** What the task asks **
Put the listing below into a Markdown table with a "No." column for the row number and a "Text" column for each line. Skip blank lines and leave out the pictures.

** Data under study **
━━━━━━━━━━━━━━━━━━━━
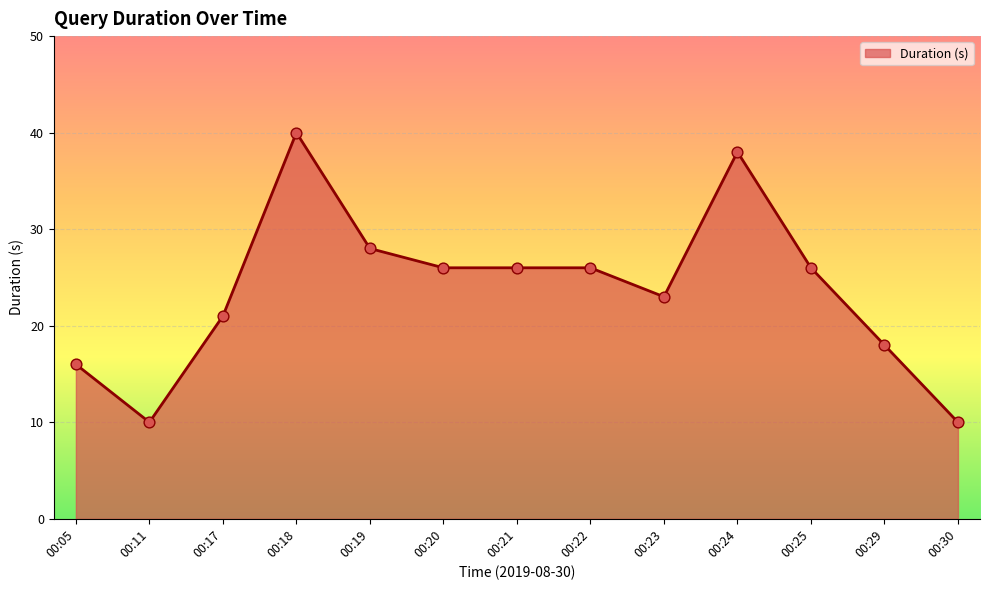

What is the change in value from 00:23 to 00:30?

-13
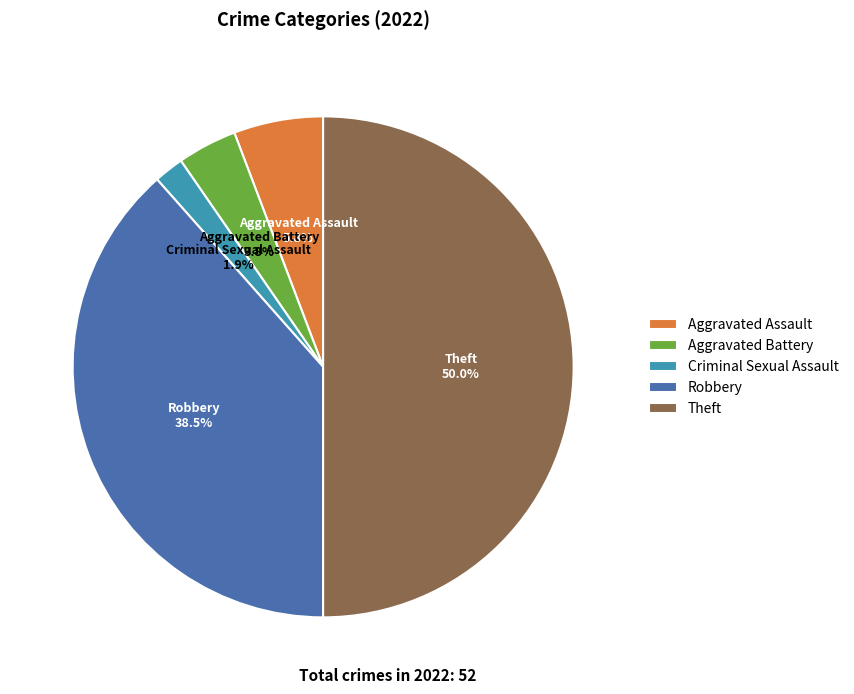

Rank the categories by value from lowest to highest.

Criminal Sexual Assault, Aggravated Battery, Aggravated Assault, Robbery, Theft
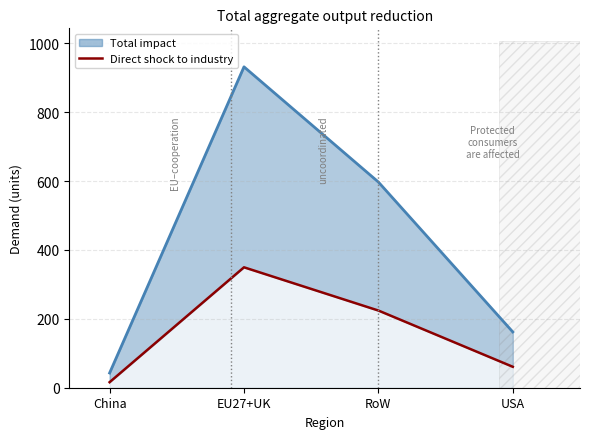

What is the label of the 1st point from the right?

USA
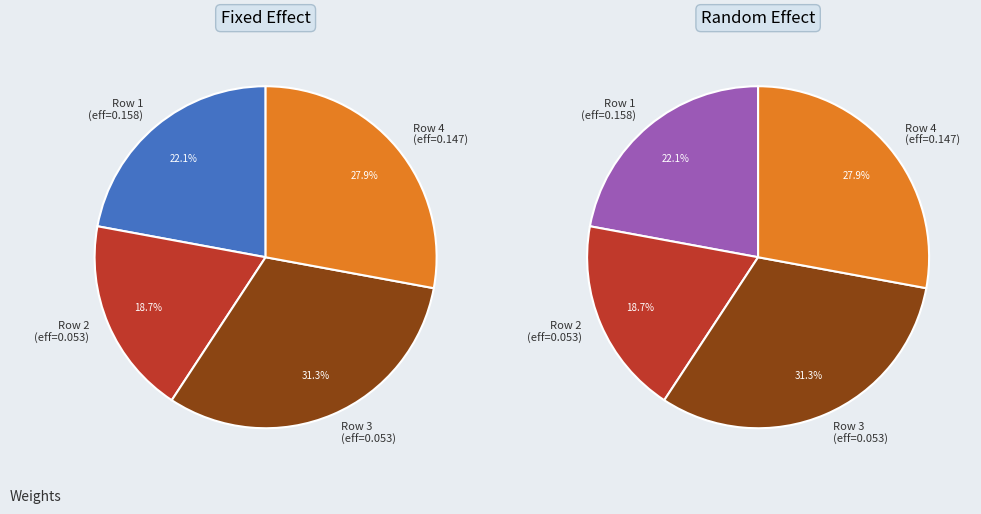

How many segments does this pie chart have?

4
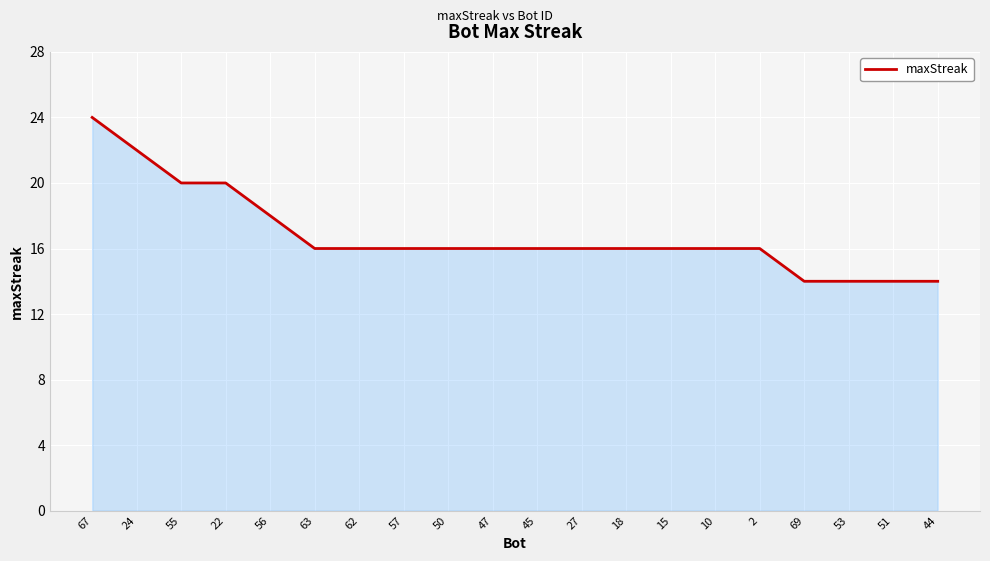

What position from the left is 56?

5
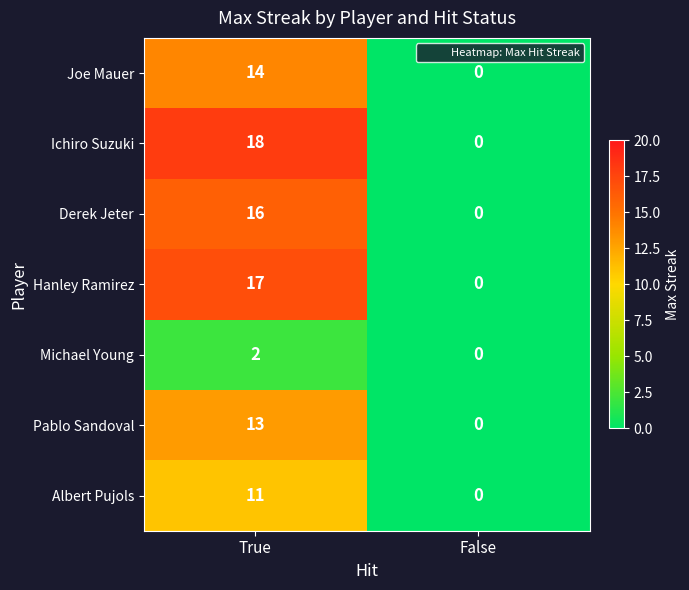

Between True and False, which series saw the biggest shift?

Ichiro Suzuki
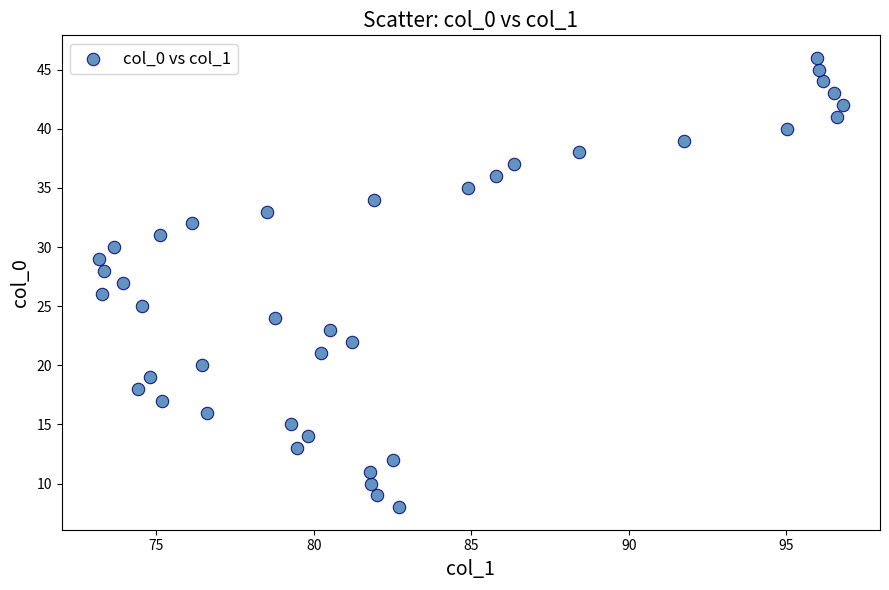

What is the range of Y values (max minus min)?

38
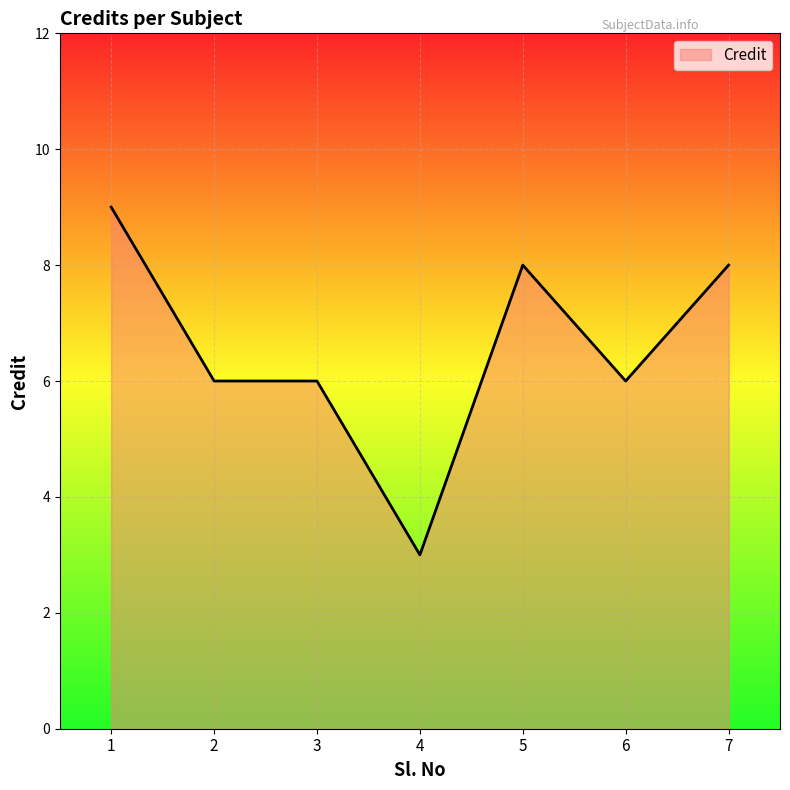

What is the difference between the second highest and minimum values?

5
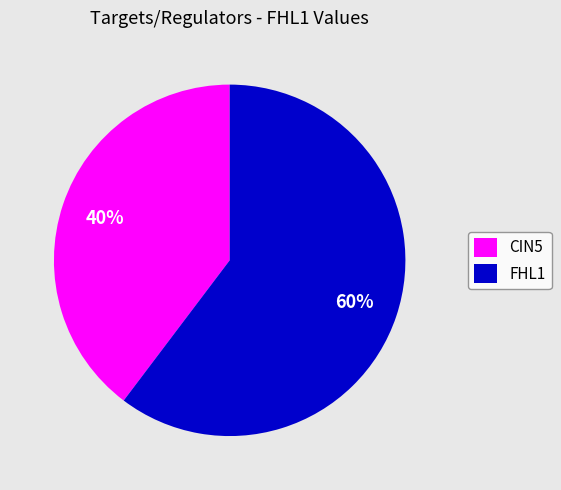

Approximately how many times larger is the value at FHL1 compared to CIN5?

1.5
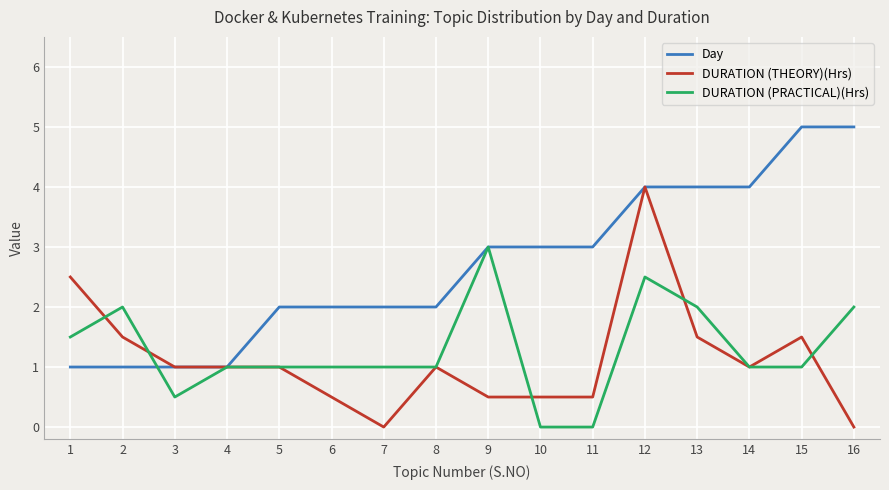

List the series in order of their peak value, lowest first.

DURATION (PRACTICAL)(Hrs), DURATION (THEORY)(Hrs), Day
━━━━━━━━━━━━━━━━━━━━
** The completed task **
| No. | Text |
|---|---|
| 1 | What is the change in value from 00:23 to 00:30? |
| 2 | -13 |
| 3 | Rank the categories by value from lowest to highest. |
| 4 | Criminal Sexual Assault, Aggravated Battery, Aggravated Assault, Robbery, Theft |
| 5 | What is the label of the 1st point from the right? |
| 6 | USA |
| 7 | How many segments does this pie chart have? |
| 8 | 4 |
| 9 | What position from the left is 56? |
| 10 | 5 |
| 11 | Between True and False, which series saw the biggest shift? |
| 12 | Ichiro Suzuki |
| 13 | What is the range of Y values (max minus min)? |
| 14 | 38 |
| 15 | What is the difference between the second highest and minimum values? |
| 16 | 5 |
| 17 | Approximately how many times larger is the value at FHL1 compared to CIN5? |
| 18 | 1.5 |
| 19 | List the series in order of their peak value, lowest first. |
| 20 | DURATION (PRACTICAL)(Hrs), DURATION (THEORY)(Hrs), Day |